Nimmt man die skizzierten Faktoren der Normalisierung als Tatsache, so ergibt sich daraus die Notwendigkeit, in konkreten Szenarien für den Fall weiterer Machtbeteiligungen der AfD zu denken. Weitere Bürgermeister- und Landratsposten sind für die AfD in Reichweite. Dies stellt für Strukturen, die die AfD zum Feind erklärt hat, eine konkrete Bedrohung dar. Läuft es, wie die Umfragen es für die AfD derzeit voraussagen, wird die Luft nicht nur für Antifas dünner als ohnehin schon. Es verlieren soziokulturelle Zentren, Beratungsstellen für Frauen, migrantische Initiativen jene Unterstützung, aus der bislang zumindest Betriebs- oder ein Teil der Personalkosten gedeckt werden konnten, Bands verlieren Auftrittsmöglichkeiten, freie Theatergruppen ihre Spielorte, Jugendgruppen ihre Treffpunkte. Kurz: Das ohnehin gefährdete Feld kritischer Initiativen stünde in seiner Gesamtheit grundsätzlich zur Disposition. Zudem werden regional Protagonist*innen, die für ihre kritische Haltung zur AfD bekannt sind, in ihrem Umfeld massiv unter Druck geraten. Dies sind gerade in Ostdeutschland nicht nur Linke, sondern alle, die aus sehr unterschiedlichen Gründen der AfD entgegentreten.
In der Provinz beginnt es
Für den Fall weiterer regionaler Machtzugriffe der AfD gilt es, Auffangnetze zu schaffen, die in der Lage sind, zumindest eine Basisfortführung jener akut bedrohten politischen und gesellschaftlichen Arbeit zu gewährleisten. So wäre zu prüfen, ob Initiativen wie das Netzwerk Polylux in die Lage versetzt werden können, regionale Kooperationspartner*innen stärker und kontinuierlicher zu unterstützen, als das bisher möglich war. Hier muss über Geld, aber auch über die Sicherheit von Aktivist*innen und den Transfer von Knowhow und Skills konkret gesprochen werden.

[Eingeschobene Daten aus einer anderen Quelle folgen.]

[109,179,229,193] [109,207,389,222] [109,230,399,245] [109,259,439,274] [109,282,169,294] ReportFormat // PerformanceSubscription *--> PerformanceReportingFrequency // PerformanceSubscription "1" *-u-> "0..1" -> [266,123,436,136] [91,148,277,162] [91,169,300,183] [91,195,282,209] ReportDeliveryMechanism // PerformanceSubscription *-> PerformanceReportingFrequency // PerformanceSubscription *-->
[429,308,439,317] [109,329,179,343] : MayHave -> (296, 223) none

Diese Sichtweise setzt sich bewusst dem Vorwurf aus, die Situation negativ zu überzeichnen. Hier soll nicht dem Rückzug und der Aufgabe das Wort geredet werden. Es geht darum, sich die Folgen der Normalisierung der extremen Rechten und ihre realen Machtoptionen als Gefahr nächster Zukunft vor Augen zu führen und nach Wegen zu suchen, verbliebene Akteur*innen und Strukturen zu schützen und ihnen Handlungsfähigkeit gerade unter absehbar erschwerten Bedingungen zu ermöglichen.

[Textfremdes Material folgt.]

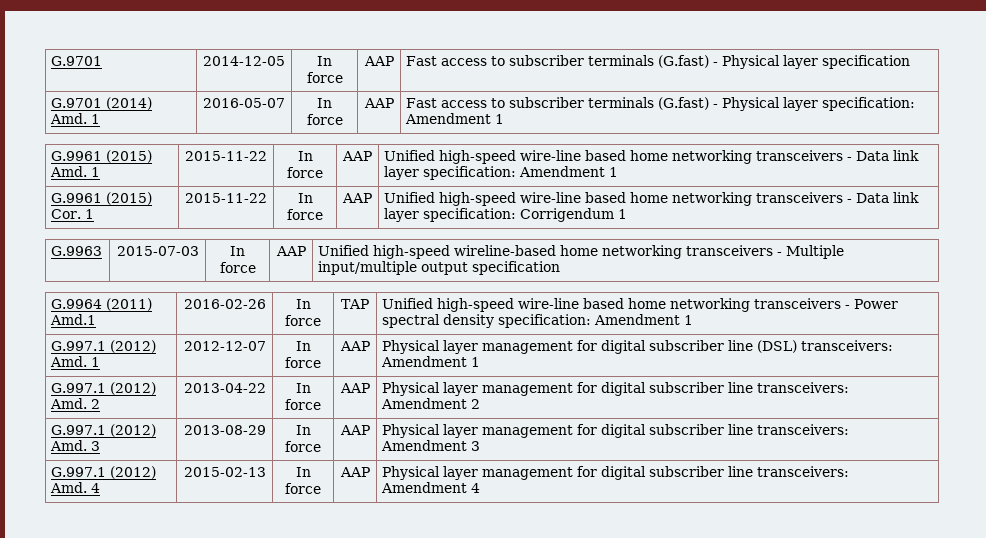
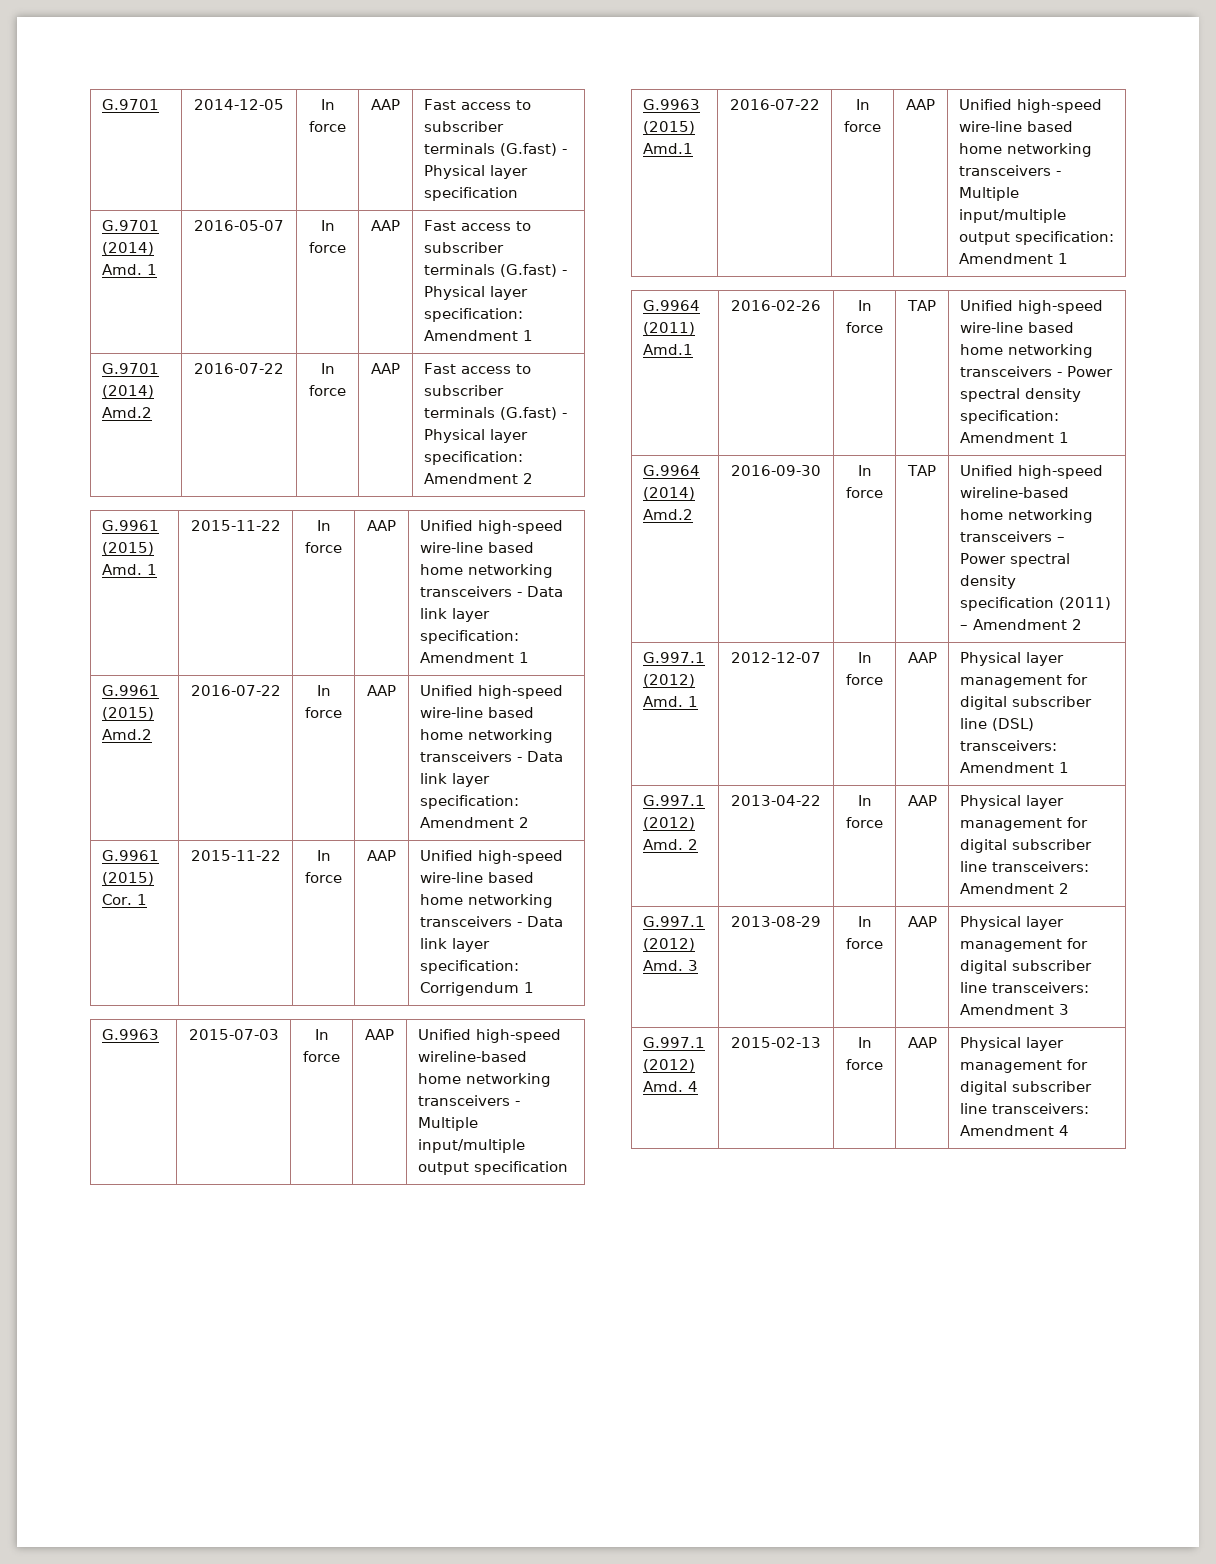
(505, 119) none -> [101,363,159,374] [101,385,154,398] [101,407,152,418] [194,363,284,374] [320,363,335,374] [309,385,346,396] [371,363,400,374] [423,363,531,374] [423,385,504,396] [423,407,567,420] [423,429,528,443] [423,451,523,465] [423,473,533,484] // G.9701 (2014) Amd.2 | 2016-07-22 | In force | AAP | Fast access to subscriber terminals (G.fast) - Physical layer specification: Amendment 2
(619, 172) none -> [101,685,159,696] [101,707,154,720] [101,729,152,740] [190,685,281,696] [316,685,331,696] [305,707,342,718] [367,685,396,696] [419,685,563,699] [419,707,534,718] [419,729,553,743] [419,751,563,762] [419,773,490,787] [419,795,519,809] [419,817,529,828] // G.9961 (2015) Amd.2 | 2016-07-22 | In force | AAP | Unified high-speed wire-line based home networking transceivers - Data link layer specification: Amendment 2
(561, 268) none -> [642,99,700,110] [642,121,695,134] [642,143,693,154] [729,99,820,110] [855,99,870,110] [844,121,881,132] [906,99,935,110] [958,99,1102,113] [958,121,1073,132] [958,143,1092,157] [958,165,1061,176] [958,187,1019,201] [958,209,1066,223] [958,231,1114,245] [958,253,1068,264] // G.9963 (2015) Amd.1 | 2016-07-22 | In force | AAP | Unified high-speed wire-line based home networking transceivers - Multiple input/multiple output specification: Amendment 1
(694, 320) none -> [642,465,700,476] [642,487,695,500] [642,509,693,520] [731,465,821,476] [857,465,872,476] [846,487,883,498] [907,465,937,476] [959,465,1103,479] [959,487,1069,498] [959,509,1093,523] [959,531,1065,542] [959,553,1070,567] [959,575,1016,589] [959,597,1111,611] [959,619,1082,630] // G.9964 (2014) Amd.2 | 2016-09-30 | In force | TAP | Unified high-speed wireline-based home networking transceivers – Power spectral density specification (2011) – Amendment 2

Wie schrieb »Kraftklub« in einem Songtext sinngemäß: »Ich will nicht nach Berlin.« Richtig, es können nicht alle nach Berlin gehen, wenn sich die Landnahme der extremen Rechten zunächst in Ostdeutschland fortsetzt.

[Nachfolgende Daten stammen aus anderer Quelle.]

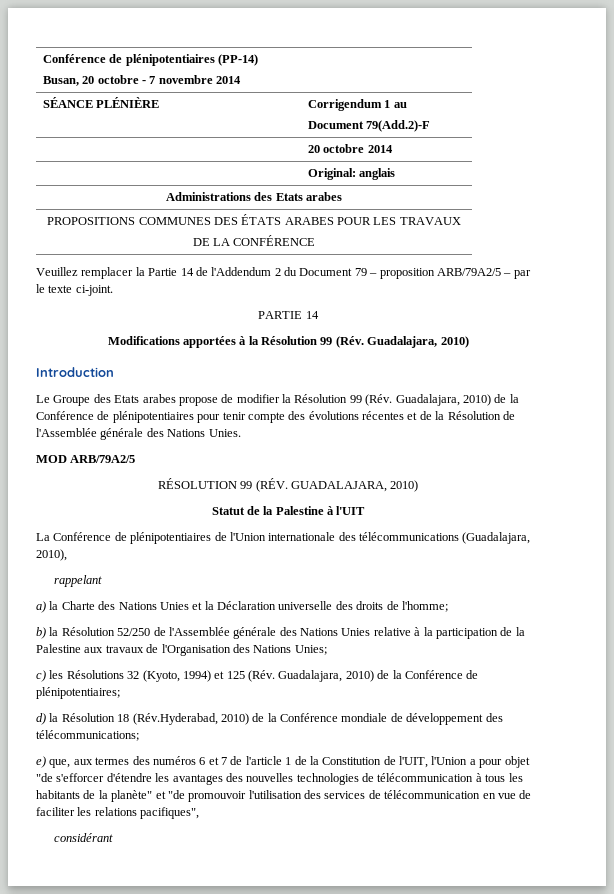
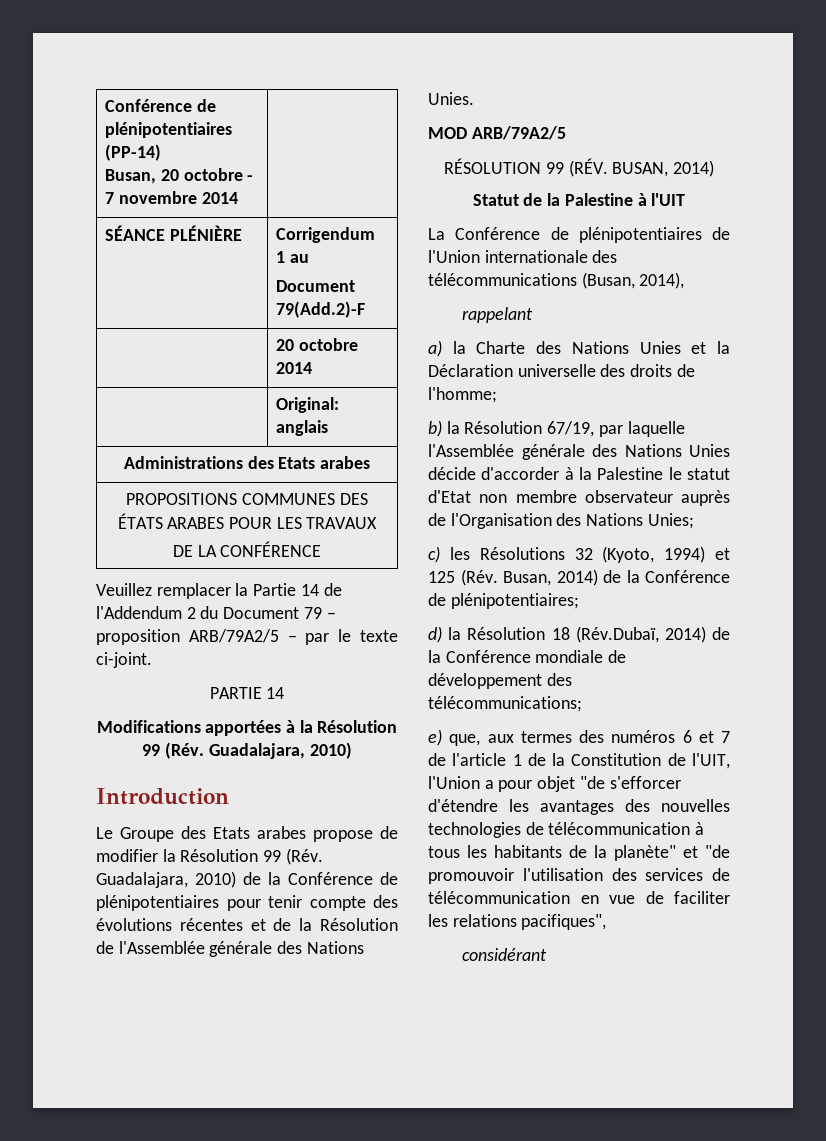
[290,480,419,492] GUADALAJARA, 2010) -> [612,160,714,177] BUSAN, 2014)
[462,532,531,544] [36,549,67,561] (Guadalajara, 2010), -> [581,272,685,289] (Busan, 2014),
[117,627,166,636] 52/250 de -> [547,421,685,437] 67/19, par laquelle
[373,627,525,639] [36,644,144,653] relative à la participation de la Palestine aux travaux -> [428,467,730,480] [428,490,730,506] décide d'accorder à la Palestine le statut d'Etat non membre observateur auprès
[278,670,374,682] Guadalajara, 2010) -> [503,569,598,586] Busan, 2014)
[132,713,249,725] (Rév.Hyderabad, 2010) -> [575,626,706,643] (Rév.Dubaï, 2014)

Denn eines ist auch klar: Alle Entwicklungen, die sich jetzt für einige scheinbar weit weg im vermeintlichen ostdeutschen Hinterland abspielen, könnten mit einem gewissen Zeitverzug und geringfügiger inhaltlicher Modifikation alsbald im Westen und auch in den Metropolen Platz greifen.